Inside the pool, the aquarium’s six female and two male dolphins balance beach balls on their noses, kiss wetsuit-clad trainers, perform aerial flips and whistle at aquarium visitors. This much amuses some visitors, but it turns off others who say it’s time aquariums free their captive whales and dolphins.
Surprisingly, perhaps, the National Aquarium’s managers now agree with the latter group. Just last week the National Aquarium announced it would be building a protected yet naturalistic seaside habitat where its captive dolphins will be able to live out the rest of their days more like wild dolphins.
“We now know more about dolphins and their care, and we believe that the National Aquarium is uniquely positioned to use that knowledge to implement positive change,” said the National Aquarium’s chief executive officer John Racanelli in a press release last week. “This is the right time to move forward with the dolphin sanctuary.”
For years, concerned members of the public, animal rights groups, and some scientists have argued that whales and dolphins are too intelligent, too social, too active to be kept in artificial pools infinitesimally smaller than their natural habitats for the duration of their—often very long—lives. It also comes on the heels of SeaWorld’s announcement in March that it will no longer breed orcas and that the generation of orcas currently kept in its facilities will be their last.
Neuroscientist and marine mammal expert Lori Marino praised the National Aquarium’s announcement.
“The idea that a National Aquarium would transfer its animals to a marine mammal sanctuary is unprecedented,” says Marino. “It’s a bold statement declaring that we humans need a different relationship to these animals, that it’s no longer appropriate for them to live out their lives as entertainers in concrete tanks.”
Marino (who is a Safina Center Affiliate) just this year founded the Whale Sanctuary Project, which, like the National Aquarium, plans to have a seaside sanctuary up and running by 2020 but which would maintain aquarium orcas and perhaps other whales instead of smaller dolphins. Because killer whales require cold-water habitats, Marino’s group is currently scouting possible sanctuary locations off the Northeast coast of North America, as well as in the Pacific Northwestern part of the continent. Other dolphins need to live in warmer water so the National Aquarium is looking at potential locations in Florida and the Caribbean.
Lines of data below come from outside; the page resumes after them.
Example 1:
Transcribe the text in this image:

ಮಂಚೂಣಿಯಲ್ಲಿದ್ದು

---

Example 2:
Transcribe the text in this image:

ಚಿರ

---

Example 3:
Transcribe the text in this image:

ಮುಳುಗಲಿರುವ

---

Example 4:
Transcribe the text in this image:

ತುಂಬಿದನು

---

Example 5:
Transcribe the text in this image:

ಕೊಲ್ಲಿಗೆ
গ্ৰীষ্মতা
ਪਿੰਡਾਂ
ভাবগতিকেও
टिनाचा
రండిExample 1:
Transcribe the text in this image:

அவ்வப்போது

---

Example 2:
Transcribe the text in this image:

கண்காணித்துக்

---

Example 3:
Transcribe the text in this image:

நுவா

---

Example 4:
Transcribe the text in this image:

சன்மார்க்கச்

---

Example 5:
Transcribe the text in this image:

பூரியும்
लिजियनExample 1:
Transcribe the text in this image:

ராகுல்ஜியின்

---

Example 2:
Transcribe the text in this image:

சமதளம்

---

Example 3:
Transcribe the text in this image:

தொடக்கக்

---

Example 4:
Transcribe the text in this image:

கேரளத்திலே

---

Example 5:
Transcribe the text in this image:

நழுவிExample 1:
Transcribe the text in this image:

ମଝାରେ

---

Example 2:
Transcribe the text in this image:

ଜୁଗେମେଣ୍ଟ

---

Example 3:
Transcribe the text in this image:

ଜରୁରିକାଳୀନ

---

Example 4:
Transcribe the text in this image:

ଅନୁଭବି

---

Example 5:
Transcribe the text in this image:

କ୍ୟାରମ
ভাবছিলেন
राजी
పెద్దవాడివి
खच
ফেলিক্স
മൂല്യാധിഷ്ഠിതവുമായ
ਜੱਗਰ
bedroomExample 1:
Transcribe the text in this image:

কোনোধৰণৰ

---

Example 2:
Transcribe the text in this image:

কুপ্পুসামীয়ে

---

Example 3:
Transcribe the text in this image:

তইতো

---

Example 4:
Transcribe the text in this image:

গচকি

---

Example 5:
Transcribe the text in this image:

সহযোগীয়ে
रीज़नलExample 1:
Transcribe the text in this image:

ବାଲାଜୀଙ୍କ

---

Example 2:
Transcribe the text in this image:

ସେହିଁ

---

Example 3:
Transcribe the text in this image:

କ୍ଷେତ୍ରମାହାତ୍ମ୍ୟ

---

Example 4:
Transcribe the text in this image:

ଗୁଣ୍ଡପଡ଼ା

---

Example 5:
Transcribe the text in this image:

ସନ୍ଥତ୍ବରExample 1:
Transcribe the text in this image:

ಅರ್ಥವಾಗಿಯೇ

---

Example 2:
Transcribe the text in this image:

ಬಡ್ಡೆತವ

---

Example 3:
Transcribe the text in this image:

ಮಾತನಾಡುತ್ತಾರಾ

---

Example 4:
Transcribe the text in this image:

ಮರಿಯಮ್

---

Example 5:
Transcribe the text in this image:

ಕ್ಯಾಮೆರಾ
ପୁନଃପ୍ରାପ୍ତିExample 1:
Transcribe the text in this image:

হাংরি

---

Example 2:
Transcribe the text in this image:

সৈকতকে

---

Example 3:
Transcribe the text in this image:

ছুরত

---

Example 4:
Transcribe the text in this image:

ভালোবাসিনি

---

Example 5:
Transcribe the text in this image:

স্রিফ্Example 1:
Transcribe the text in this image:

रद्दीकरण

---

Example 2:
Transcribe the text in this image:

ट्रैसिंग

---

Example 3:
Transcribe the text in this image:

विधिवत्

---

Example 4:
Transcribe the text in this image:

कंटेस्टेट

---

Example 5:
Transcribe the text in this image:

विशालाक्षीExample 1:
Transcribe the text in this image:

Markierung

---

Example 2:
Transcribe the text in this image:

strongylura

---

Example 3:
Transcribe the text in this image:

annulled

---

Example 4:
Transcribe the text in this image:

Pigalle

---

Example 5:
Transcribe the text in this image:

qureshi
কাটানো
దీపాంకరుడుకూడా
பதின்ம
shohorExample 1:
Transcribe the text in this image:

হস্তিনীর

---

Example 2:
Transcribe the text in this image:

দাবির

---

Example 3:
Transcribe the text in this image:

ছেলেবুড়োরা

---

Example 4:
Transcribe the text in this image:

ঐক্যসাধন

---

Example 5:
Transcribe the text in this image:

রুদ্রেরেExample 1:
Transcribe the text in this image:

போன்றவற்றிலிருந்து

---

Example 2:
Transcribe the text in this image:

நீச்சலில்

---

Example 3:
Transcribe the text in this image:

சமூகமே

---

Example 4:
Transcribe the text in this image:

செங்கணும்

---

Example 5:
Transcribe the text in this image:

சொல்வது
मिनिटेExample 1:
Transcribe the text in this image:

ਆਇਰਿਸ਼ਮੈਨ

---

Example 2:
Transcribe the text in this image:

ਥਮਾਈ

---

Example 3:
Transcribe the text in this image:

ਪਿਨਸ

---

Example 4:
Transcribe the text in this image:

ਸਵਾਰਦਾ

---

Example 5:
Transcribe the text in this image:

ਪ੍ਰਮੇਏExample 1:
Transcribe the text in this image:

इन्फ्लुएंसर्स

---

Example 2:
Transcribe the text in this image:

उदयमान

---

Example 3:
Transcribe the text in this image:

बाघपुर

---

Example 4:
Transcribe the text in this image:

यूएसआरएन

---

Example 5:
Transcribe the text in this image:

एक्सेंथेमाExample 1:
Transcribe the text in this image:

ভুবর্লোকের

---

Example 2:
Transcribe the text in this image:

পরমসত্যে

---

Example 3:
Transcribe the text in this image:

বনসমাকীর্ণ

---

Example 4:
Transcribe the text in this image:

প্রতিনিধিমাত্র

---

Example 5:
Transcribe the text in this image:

Seaside sanctuaries, like other types of wildlife sanctuaries, would allow captive marine mammals to be cared for by humans in a habitat that more closely resembles the kind in which they’d naturally live. While access to the open ocean would be restricted for captive whales’ and dolphin’s safety, seaside sanctuaries would provide them with more ample space to carry out their social, feeding and breeding behaviors. Marino says she hopes the Whale Sanctuary Project can partner with the National Aquarium so they can work together in a way that helps both groups succeed in establishing viable seaside sanctuaries for captive whales and dolphins.
“In less than five years, there will be at least two marine mammal sanctuaries—ours and the National Aquarium’s—in North America,” says Marino. “We know down the line each of us can benefit from each other’s projects, to the overall benefit of the country’s captive dolphins and whales.”